■ Task instructions
Pull out every line below that contains the string "üçin", and copy each such line in full.
= Beginning of Section =
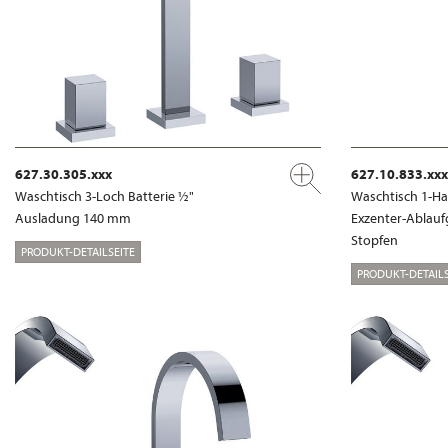
627.30.305.xxx
627.10.833.xxx
Waschtisch 3-Loch Batterie ½"
Waschtisch 1-Ha
Ausladung 140 mm
Exzenter-Ablauf
Stopfen
PRODUKT-DETAILSEITE
PRODUKT-DETAILS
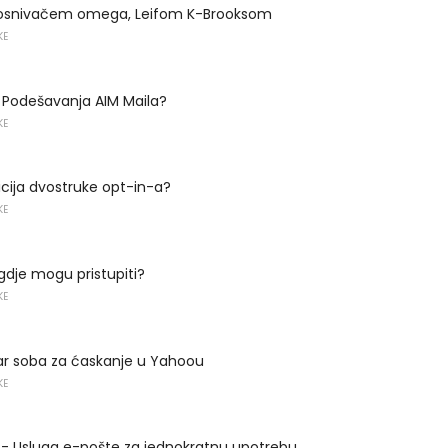
a osnivačem omega, Leifom K-Brooksom
KE
P Podešavanja AIM Maila?
KE
nicija dvostruke opt-in-a?
KE
 gdje mogu pristupiti?
KE
ar soba za ćaskanje u Yahoou
KE
 - Usluga e-pošte za jednokratnu upotrebu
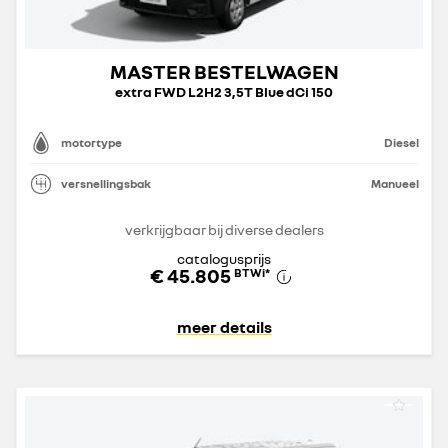
MASTER BESTELWAGEN
extra FWD L2H2 3,5T Blue dCi 150
motortype
Diesel
versnellingsbak
Manueel
verkrijgbaar bij diverse dealers
catalogusprijs
€ 45.805
BTWi
*
meer details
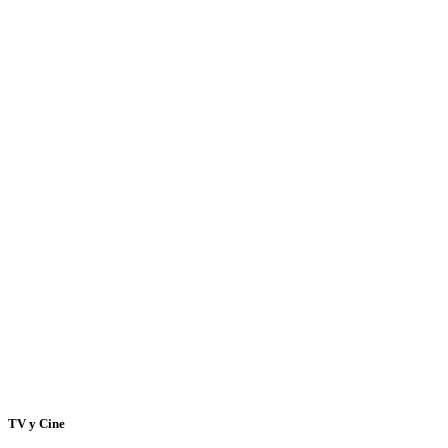
TV y Cine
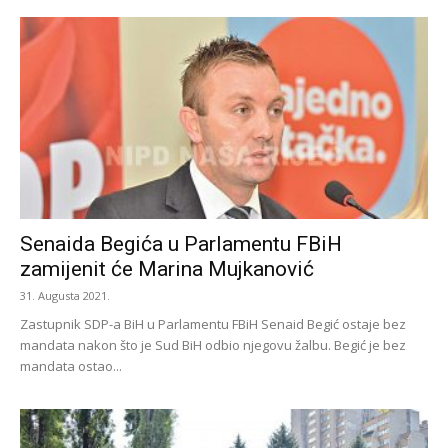
Senaida Begića u Parlamentu FBiH
zamijenit će Marina Mujkanović
31. Augusta 2021.
Zastupnik SDP-a BiH u Parlamentu FBiH Senaid Begić ostaje bez
mandata nakon što je Sud BiH odbio njegovu žalbu. Begić je bez
mandata ostao...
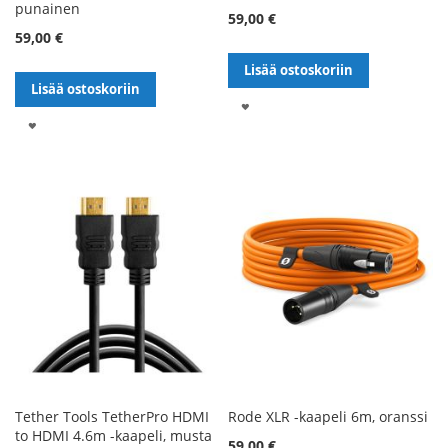
punainen
59,00 €
59,00 €
Lisää ostoskoriin
Lisää ostoskoriin
LISÄÄ
LISÄÄ
TOIVELISTALLE
TOIVELISTALLE
Tether Tools TetherPro HDMI
Rode XLR -kaapeli 6m, oranssi
to HDMI 4.6m -kaapeli, musta
59,00 €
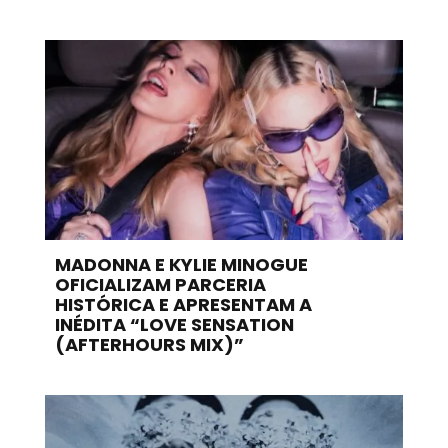
MADONNA E KYLIE MINOGUE
OFICIALIZAM PARCERIA
HISTÓRICA E APRESENTAM A
INÉDITA “LOVE SENSATION
(AFTERHOURS MIX)”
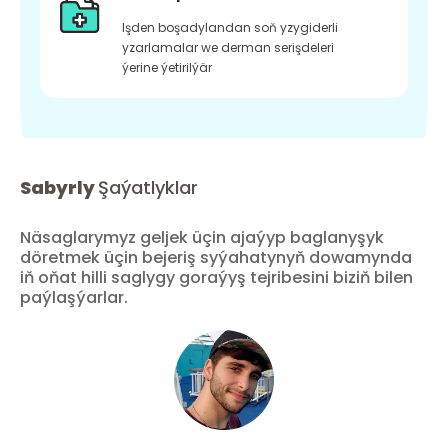
Işden boşadylandan soň yzygiderli
yzarlamalar we derman serişdeleri
ýerine ýetirilýär
Sabyrly
Şaýatlyklar
Näsaglarymyz geljek üçin ajaýyp baglanyşyk
döretmek üçin bejeriş syýahatynyň dowamynda
iň oňat hilli saglygy goraýyş tejribesini biziň bilen
paýlaşýarlar.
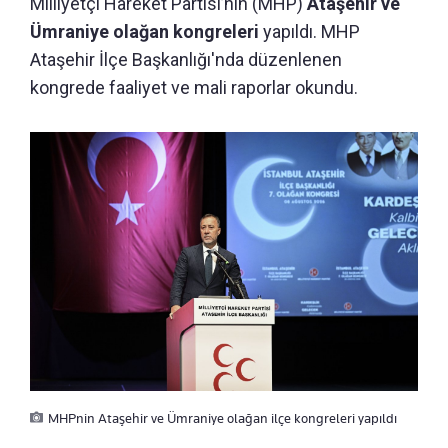
Milliyetçi Hareket Partisi’nin (MHP)
Ataşehir ve
Ümraniye olağan kongreleri
yapıldı. MHP
Ataşehir İlçe Başkanlığı'nda düzenlenen
kongrede faaliyet ve mali raporlar okundu.
MHPnin Ataşehir ve Ümraniye olağan ilçe kongreleri yapıldı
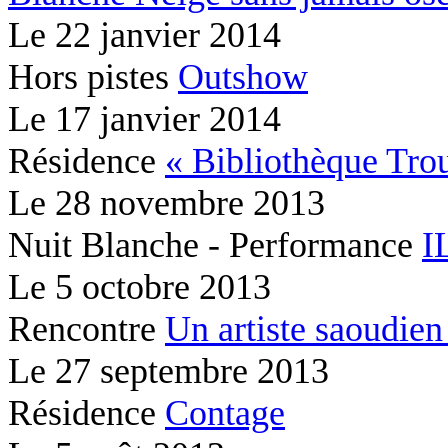
Le
22 janvier 2014
Hors pistes
Outshow
Le
17 janvier 2014
Résidence
« Bibliothèque Tr
Le
28 novembre 2013
Nuit Blanche - Performance
I
Le
5 octobre 2013
Rencontre
Un artiste saoudien 
Le
27 septembre 2013
Résidence
Contage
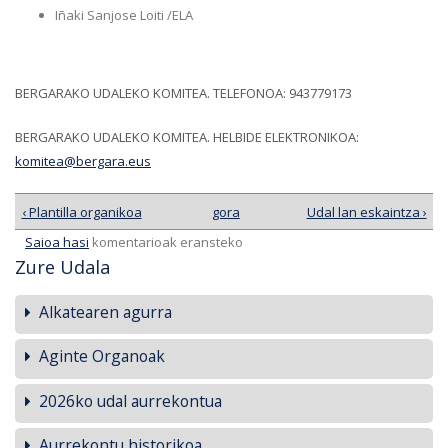
Iñaki Sanjose Loiti /ELA
BERGARAKO UDALEKO KOMITEA. TELEFONOA: 943779173
BERGARAKO UDALEKO KOMITEA. HELBIDE ELEKTRONIKOA:
komitea@bergara.eus
‹ Plantilla organikoa
gora
Udal lan eskaintza ›
Saioa hasi
komentarioak eransteko
Zure Udala
Alkatearen agurra
Aginte Organoak
2026ko udal aurrekontua
Aurrekontu historikoa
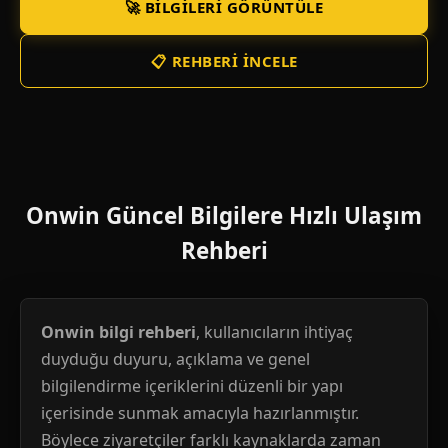
🚀 BILGILERI GÖRÜNTÜLE
📋 REHBERI İNCELE
Onwin Güncel Bilgilere Hızlı Ulaşım
Rehberi
Onwin bilgi rehberi
, kullanıcıların ihtiyaç
duyduğu duyuru, açıklama ve genel
bilgilendirme içeriklerini düzenli bir yapı
içerisinde sunmak amacıyla hazırlanmıştır.
Böylece ziyaretçiler farklı kaynaklarda zaman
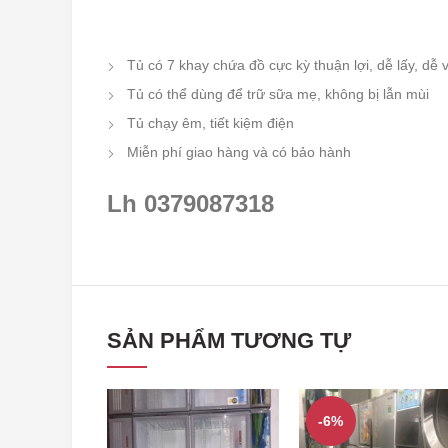
Tủ có 7 khay chứa đồ cực kỳ thuận lợi, dễ lấy, dễ 
Tủ có thể dùng để trữ sữa mẹ, không bị lẫn mùi
Tủ chạy êm, tiết kiệm điện
Miễn phí giao hàng và có bảo hành
Lh 0379087318
SẢN PHẨM TƯƠNG TỰ
-6%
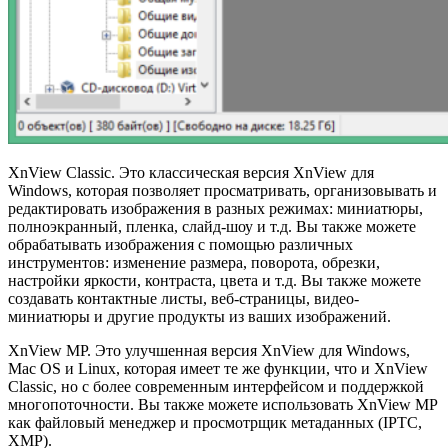
XnView Classic. Это классическая версия XnView для
Windows, которая позволяет просматривать, организовывать и
редактировать изображения в разных режимах: миниатюры,
полноэкранный, пленка, слайд-шоу и т.д. Вы также можете
обрабатывать изображения с помощью различных
инструментов: изменение размера, поворота, обрезки,
настройки яркости, контраста, цвета и т.д. Вы также можете
создавать контактные листы, веб-страницы, видео-
миниатюры и другие продукты из ваших изображений.
XnView MP. Это улучшенная версия XnView для Windows,
Mac OS и Linux, которая имеет те же функции, что и XnView
Classic, но с более современным интерфейсом и поддержкой
многопоточности. Вы также можете использовать XnView MP
как файловый менеджер и просмотрщик метаданных (IPTC,
XMP).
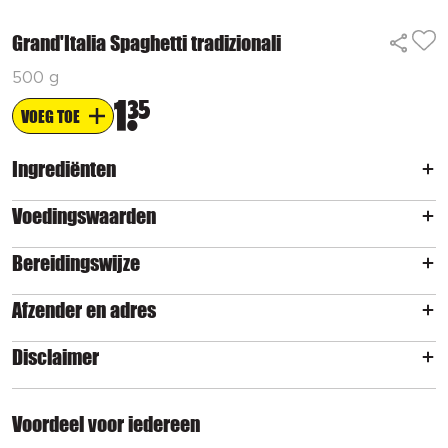
Grand'Italia Spaghetti tradizionali
500 g
1
35
VOEG TOE
Ingrediënten
Voedingswaarden
Bereidingswijze
Afzender en adres
Disclaimer
Voordeel voor iedereen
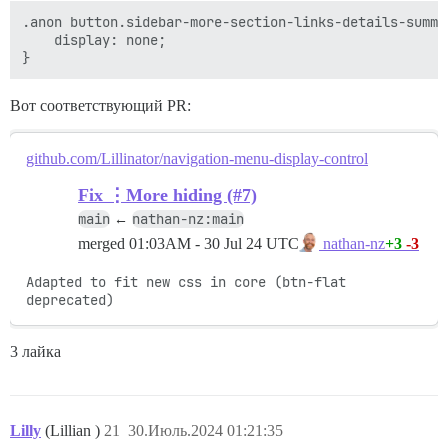
.anon button.sidebar-more-section-links-details-summar
    display: none;

Вот соответствующий PR:
github.com/Lillinator/navigation-menu-display-control
Fix ⋮More hiding (#7)
main
nathan-nz:main
←
merged
01:03AM - 30 Jul 24 UTC
+3
-3
nathan-nz
Adapted to fit new css in core (btn-flat 
deprecated)
3 лайка
Lilly
(Lillian )
21
30.Июль.2024 01:21:35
= End of Section =
■ Reply to the exercise
Näsaglarymyz geljek üçin ajaýyp baglanyşyk
döretmek üçin bejeriş syýahatynyň dowamynda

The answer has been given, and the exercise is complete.